9)Cunningham AL. Lal H, Kovac M, et al.: Efficacy of the herpes zoster subunit vaccine in adults 70 years of age or older. N Engl J Med. 375(11): 1019-1032, 2016.
10)一般社団法人 日本環境感染学会. 医療関係者のためのワクチンガイドライン 第4版. 2024年11月発行. http://www.kankyokansen.org/uploads/uploads/files/jsipc/vaccine-guideline_04.pdf
11)Teng L, Mizukami A, Ng C, et al. Cost-effectiveness analysis update of the adjuvanted recombinant zoster vaccine in Japanese older adults. Dermatol Ther (Heidelb). 12(6):1447-1467, 2022.
12)Higuchi M, Setogawa T, Izawa T, et al. Correlation between family physician’s direct advice and pneumococcal vaccination intention and behavior among the elderly in Japan: a cross-sectional study. BMC Fam Pract. 19(1): 153, 2018.
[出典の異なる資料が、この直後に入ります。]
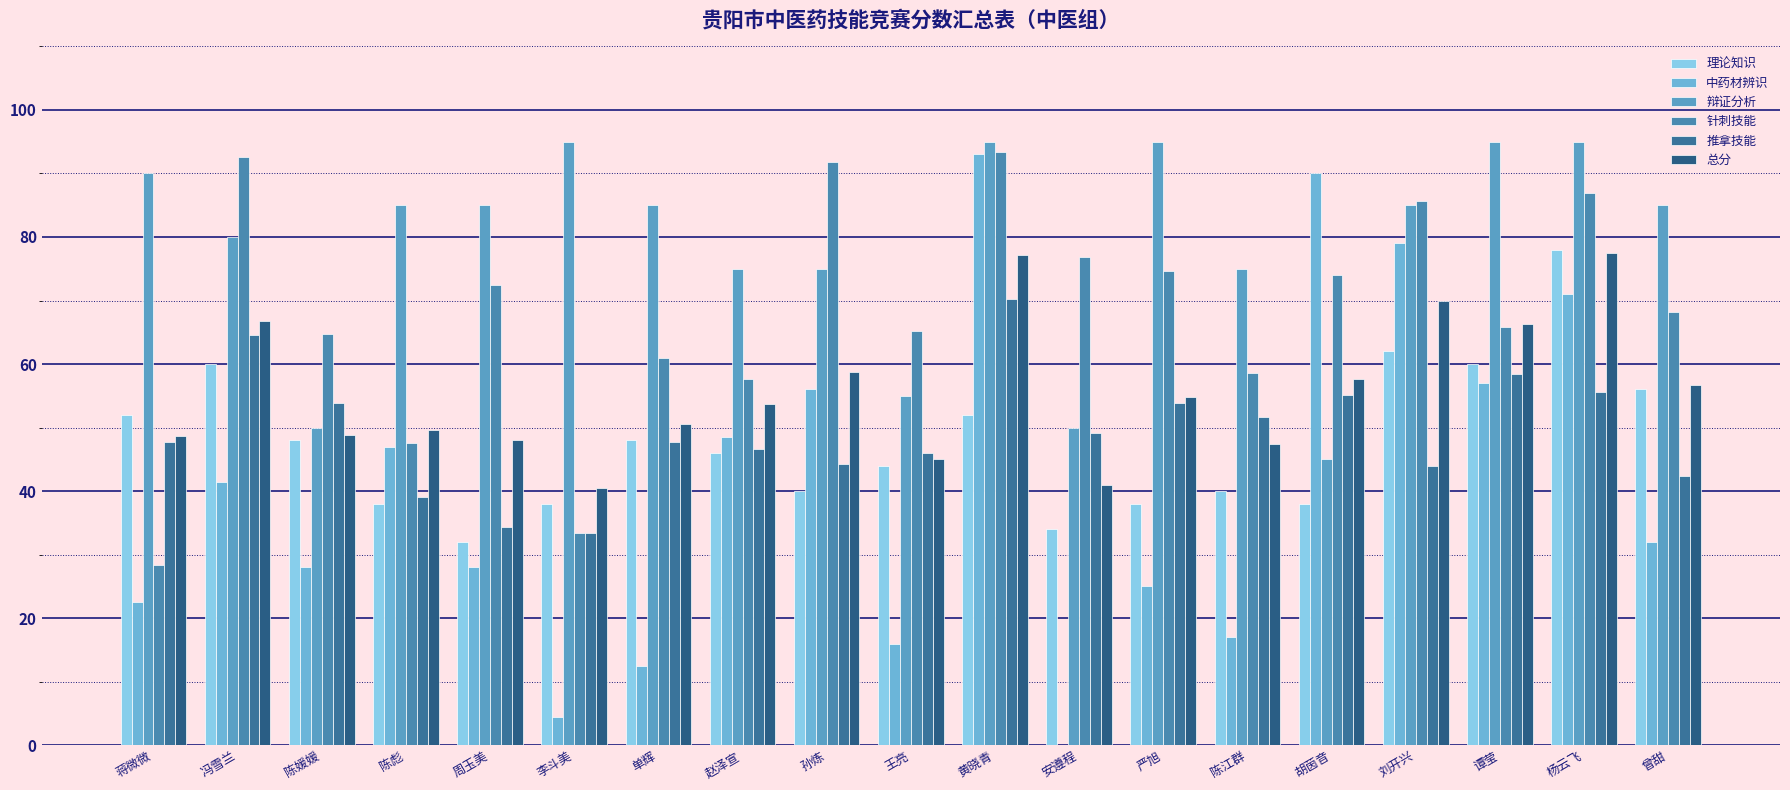

Reading left to right, list all the values displayed in this chart.

理论知识: 52.0	60.0	48.0	38.0	32.0	38.0	48.0	46.0	40.0	44.0	52.0	34.0	38.0	40.0	38.0	62.0	60.0	78.0	56.0
中药材辨识: 22.5	41.5	28.0	47.0	28.0	4.5	12.5	48.5	56.0	16.0	93.0	0.0	25.0	17.0	90.0	79.0	57.0	71.0	32.0
辩证分析: 90.0	80.0	50.0	85.0	85.0	95.0	85.0	75.0	75.0	55.0	95.0	50.0	95.0	75.0	45.0	85.0	95.0	95.0	85.0
针刺技能: 28.4	92.6	64.8	47.6	72.4	33.4	61.0	57.6	91.8	65.2	93.4	76.8	74.6	58.6	74.0	85.6	65.8	87.0	68.2
推拿技能: 47.7	64.6	53.8	39.0	34.3	33.4	47.8	46.6	44.2	46.0	70.2	49.2	53.8	51.6	55.2	44.0	58.4	55.6	42.4
总分: 48.6	66.8	48.8	49.7	48.0	40.5	50.5	53.6	58.7	45.1	77.1	41.0	54.9	47.4	57.6	70.0	66.3	77.4	56.6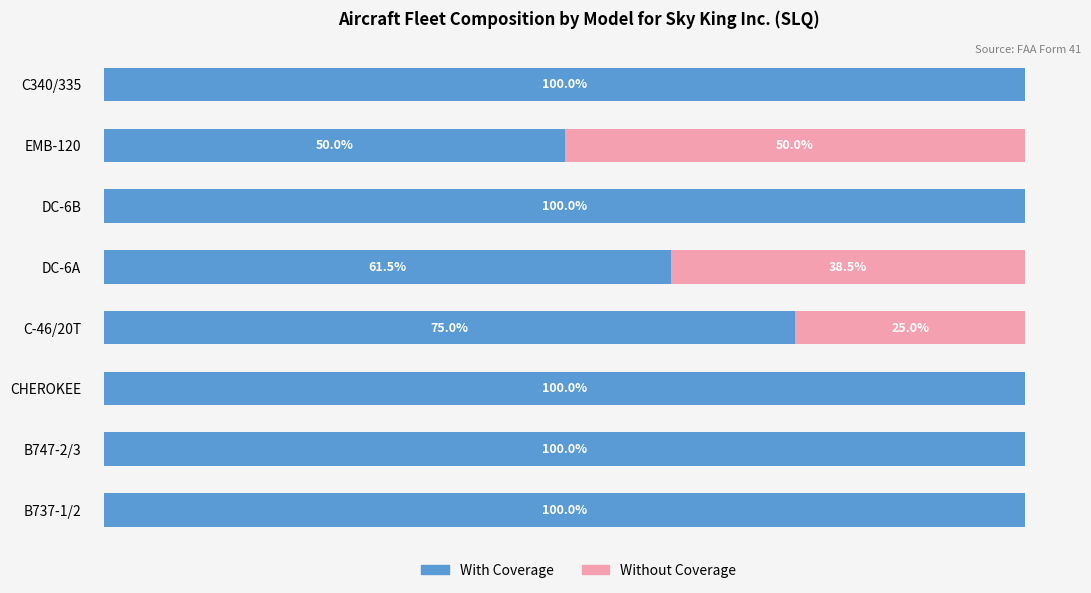

Where is With Coverage nearest to the value 75?

C-46/20T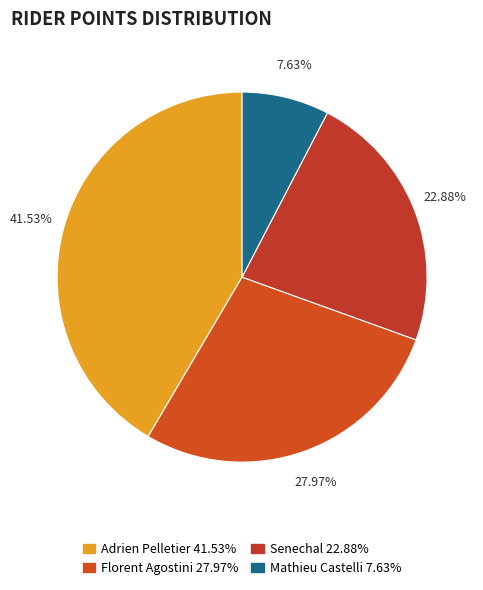

Does any single category account for the majority?

No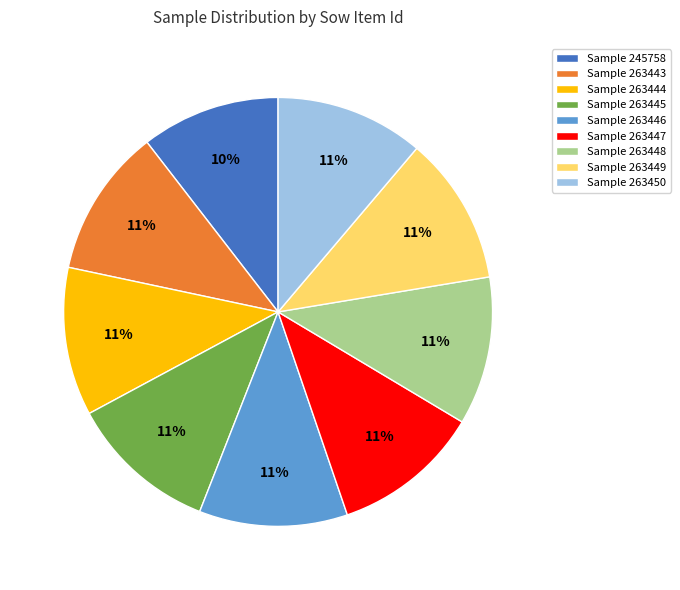

Count the number of slices in the pie.

9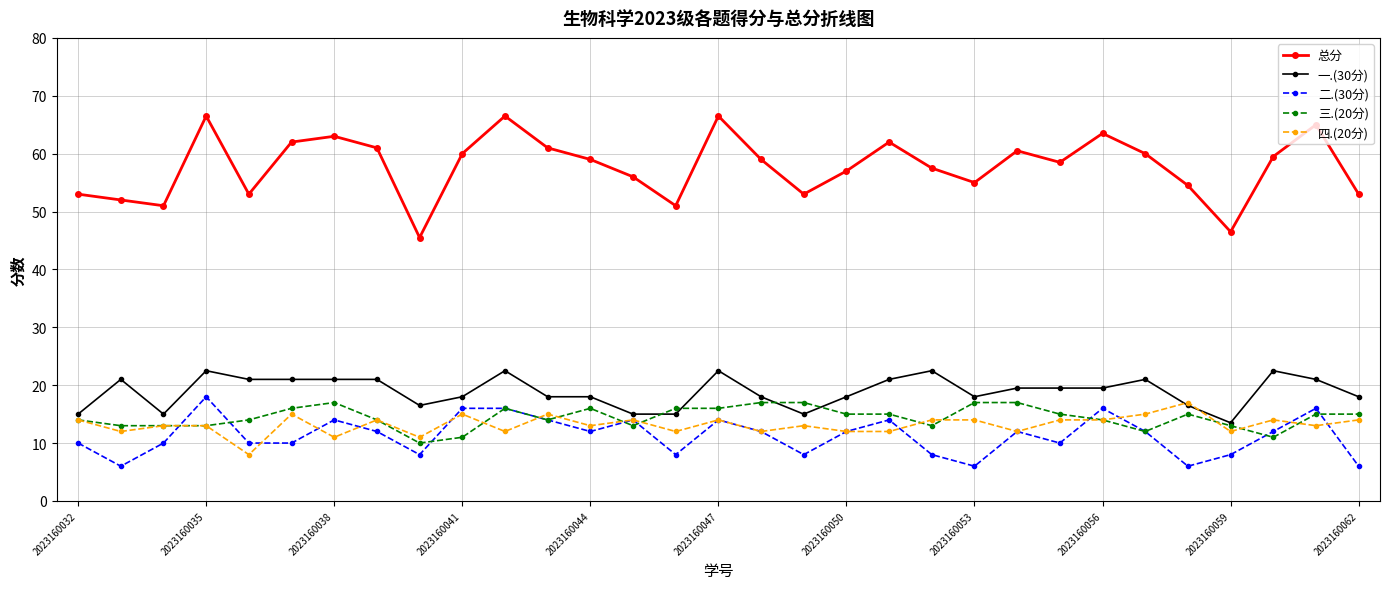

True or false: 总分 and 一.(30分) cross at least once.

False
13)Marra F, Parhar K, Huang B, Vadlamudi N. Risk factors for herpes zoster infection: A meta-analysis. Open Forum Infect Dis. 7(1), ofaa005, 2020.
14)Wu MY, Hsu YH, Su CL, Lin YF, Lin HW. Risk of herpes zoster in CKD: a matched-cohort study based on administrative data. Am J Kidney Dis. 60(4), 548-552, 2012.
15)Yawn BP, Merrill DD, Martinez S, et al. Knowledge and attitudes concerning herpes zoster among people with COPD: An interventional survey study. vaccines. 10(3): 420, 2022.
16)Parameswaran GI, Wattengel BA, Chua HC, et al. Increased stroke risk following herpes zoster infection and protection with zoster vaccine. Clin Infect Dis. 76(3): e1335-e1340, 2023.
17)Eyting M, Xie M, Michalik F, Heß S, Chung S, Geldsetzer P. A natural experiment on the effect of herpes zoster vaccination on dementia. Nature. 641(8062): 438-446, 2025.